Work to be completed -> Return each of the entries below word for word.
---
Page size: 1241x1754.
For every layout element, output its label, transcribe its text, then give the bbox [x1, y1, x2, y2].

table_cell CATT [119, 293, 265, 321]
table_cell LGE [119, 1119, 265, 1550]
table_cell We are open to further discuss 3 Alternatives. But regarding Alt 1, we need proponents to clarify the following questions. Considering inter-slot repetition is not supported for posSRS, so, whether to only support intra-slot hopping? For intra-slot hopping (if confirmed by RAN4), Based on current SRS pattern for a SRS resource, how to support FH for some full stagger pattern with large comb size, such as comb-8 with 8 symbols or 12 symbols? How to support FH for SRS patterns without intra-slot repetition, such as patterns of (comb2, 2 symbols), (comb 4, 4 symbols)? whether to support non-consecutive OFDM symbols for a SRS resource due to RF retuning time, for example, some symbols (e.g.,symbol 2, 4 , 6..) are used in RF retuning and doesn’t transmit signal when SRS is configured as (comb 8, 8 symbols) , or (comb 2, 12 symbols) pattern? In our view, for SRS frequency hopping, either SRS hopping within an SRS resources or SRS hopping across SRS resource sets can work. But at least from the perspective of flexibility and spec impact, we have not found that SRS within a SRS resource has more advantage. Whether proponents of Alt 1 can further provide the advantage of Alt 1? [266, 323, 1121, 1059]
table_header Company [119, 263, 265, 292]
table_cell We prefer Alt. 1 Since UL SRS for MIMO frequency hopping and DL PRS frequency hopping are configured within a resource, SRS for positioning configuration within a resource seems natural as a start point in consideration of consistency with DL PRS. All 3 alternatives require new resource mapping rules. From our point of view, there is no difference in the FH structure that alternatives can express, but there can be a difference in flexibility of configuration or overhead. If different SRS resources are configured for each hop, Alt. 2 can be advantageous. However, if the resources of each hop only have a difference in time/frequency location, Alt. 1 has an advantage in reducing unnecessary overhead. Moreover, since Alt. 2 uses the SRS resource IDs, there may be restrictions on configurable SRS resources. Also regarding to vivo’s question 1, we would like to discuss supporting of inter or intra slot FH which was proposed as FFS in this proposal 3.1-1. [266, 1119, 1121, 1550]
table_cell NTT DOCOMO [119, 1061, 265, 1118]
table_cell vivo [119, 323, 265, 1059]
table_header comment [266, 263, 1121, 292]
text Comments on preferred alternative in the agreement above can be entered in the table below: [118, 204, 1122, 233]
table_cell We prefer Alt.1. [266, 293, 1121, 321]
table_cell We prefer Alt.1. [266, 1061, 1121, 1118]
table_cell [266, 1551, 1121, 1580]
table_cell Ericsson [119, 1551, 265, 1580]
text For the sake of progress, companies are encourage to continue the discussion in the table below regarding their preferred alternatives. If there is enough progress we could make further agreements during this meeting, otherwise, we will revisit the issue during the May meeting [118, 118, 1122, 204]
---
Answer to the exercise ->
Page size: 1241x1754.
For every layout element, output its label, transcribe its text, then give the bbox [x1, y1, x2, y2].

table_cell CATT [119, 293, 265, 321]
table_cell LGE [119, 1119, 265, 1550]
table_cell We are open to further discuss 3 Alternatives. But regarding Alt 1, we need proponents to clarify the following questions. Considering inter-slot repetition is not supported for posSRS, so, whether to only support intra-slot hopping? For intra-slot hopping (if confirmed by RAN4), Based on current SRS pattern for a SRS resource, how to support FH for some full stagger pattern with large comb size, such as comb-8 with 8 symbols or 12 symbols? How to support FH for SRS patterns without intra-slot repetition, such as patterns of (comb2, 2 symbols), (comb 4, 4 symbols)? whether to support non-consecutive OFDM symbols for a SRS resource due to RF retuning time, for example, some symbols (e.g.,symbol 2, 4 , 6..) are used in RF retuning and doesn’t transmit signal when SRS is configured as (comb 8, 8 symbols) , or (comb 2, 12 symbols) pattern? In our view, for SRS frequency hopping, either SRS hopping within an SRS resources or SRS hopping across SRS resource sets can work. But at least from the perspective of flexibility and spec impact, we have not found that SRS within a SRS resource has more advantage. Whether proponents of Alt 1 can further provide the advantage of Alt 1? [266, 323, 1121, 1059]
table_header Company [119, 263, 265, 292]
table_cell We prefer Alt. 1 Since UL SRS for MIMO frequency hopping and DL PRS frequency hopping are configured within a resource, SRS for positioning configuration within a resource seems natural as a start point in consideration of consistency with DL PRS. All 3 alternatives require new resource mapping rules. From our point of view, there is no difference in the FH structure that alternatives can express, but there can be a difference in flexibility of configuration or overhead. If different SRS resources are configured for each hop, Alt. 2 can be advantageous. However, if the resources of each hop only have a difference in time/frequency location, Alt. 1 has an advantage in reducing unnecessary overhead. Moreover, since Alt. 2 uses the SRS resource IDs, there may be restrictions on configurable SRS resources. Also regarding to vivo’s question 1, we would like to discuss supporting of inter or intra slot FH which was proposed as FFS in this proposal 3.1-1. [266, 1119, 1121, 1550]
table_cell NTT DOCOMO [119, 1061, 265, 1118]
table_cell vivo [119, 323, 265, 1059]
table_header comment [266, 263, 1121, 292]
text Comments on preferred alternative in the agreement above can be entered in the table below: [118, 204, 1122, 233]
table_cell We prefer Alt.1. [266, 293, 1121, 321]
table_cell We prefer Alt.1. [266, 1061, 1121, 1118]
table_cell [266, 1551, 1121, 1580]
table_cell Ericsson [119, 1551, 265, 1580]
text For the sake of progress, companies are encourage to continue the discussion in the table below regarding their preferred alternatives. If there is enough progress we could make further agreements during this meeting, otherwise, we will revisit the issue during the May meeting [118, 118, 1122, 204]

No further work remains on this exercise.